Law of Large Numbers and Central Limit Theorem for Wide Two-layer Neural Networks: The Mini-Batch and Noisy Case
Arnaud Descours, Arnaud Guillin, Manon Michel, Boris Nectoux.
Year: 2024, Volume: 25, Issue: 208, Pages: 1−76
Abstract
In this work, we consider a wide two-layer neural network and study the behavior of its empirical weights under a dynamics set by a stochastic gradient descent along the quadratic loss with mini-batches and noise. Our goal is to prove a trajectorial law of large number as well as a central limit theorem for their evolution.
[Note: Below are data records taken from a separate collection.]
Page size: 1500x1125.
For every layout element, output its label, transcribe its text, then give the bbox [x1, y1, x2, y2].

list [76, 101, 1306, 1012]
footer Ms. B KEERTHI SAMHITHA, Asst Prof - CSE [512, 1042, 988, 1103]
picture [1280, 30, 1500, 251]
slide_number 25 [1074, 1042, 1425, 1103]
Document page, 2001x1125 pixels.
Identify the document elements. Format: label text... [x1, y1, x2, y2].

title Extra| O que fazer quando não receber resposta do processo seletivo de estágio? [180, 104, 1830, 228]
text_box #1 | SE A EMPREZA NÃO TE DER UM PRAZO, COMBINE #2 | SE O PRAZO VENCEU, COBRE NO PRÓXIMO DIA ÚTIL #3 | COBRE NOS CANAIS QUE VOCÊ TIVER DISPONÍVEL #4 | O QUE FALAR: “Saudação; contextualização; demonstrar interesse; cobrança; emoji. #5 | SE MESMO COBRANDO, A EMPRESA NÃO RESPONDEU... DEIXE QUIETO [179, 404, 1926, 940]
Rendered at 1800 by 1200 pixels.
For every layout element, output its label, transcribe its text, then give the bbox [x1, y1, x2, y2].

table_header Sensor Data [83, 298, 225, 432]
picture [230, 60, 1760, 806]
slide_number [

When the noise is scaling as $1/N^\beta$ and $1/2<\beta\le\infty$, we rigorously derive and generalize the LLN obtained for example by Rotskoff and Van den Injden (Com. Pure. Appl. Math, 2022), Mei and Montanari and Nguyen (Pnas 2018) or Sirignano and Spiliopoulos (Siam. J. Appl. Math. 2020). When $3/4<\beta\le\infty$, we also generalize the CLT of Sirignano and Spiliopoulos (Stoch. Proc. Appl. 2020) and further exhibit the effect of mini-batching on the asymptotic variance which leads the fluctuations. The case $\beta=3/4$ is trickier and we give an example showing the divergence with time of the variance thus establishing the instability of the predictions of the neural network in this case. It is illustrated by simple numerical examples.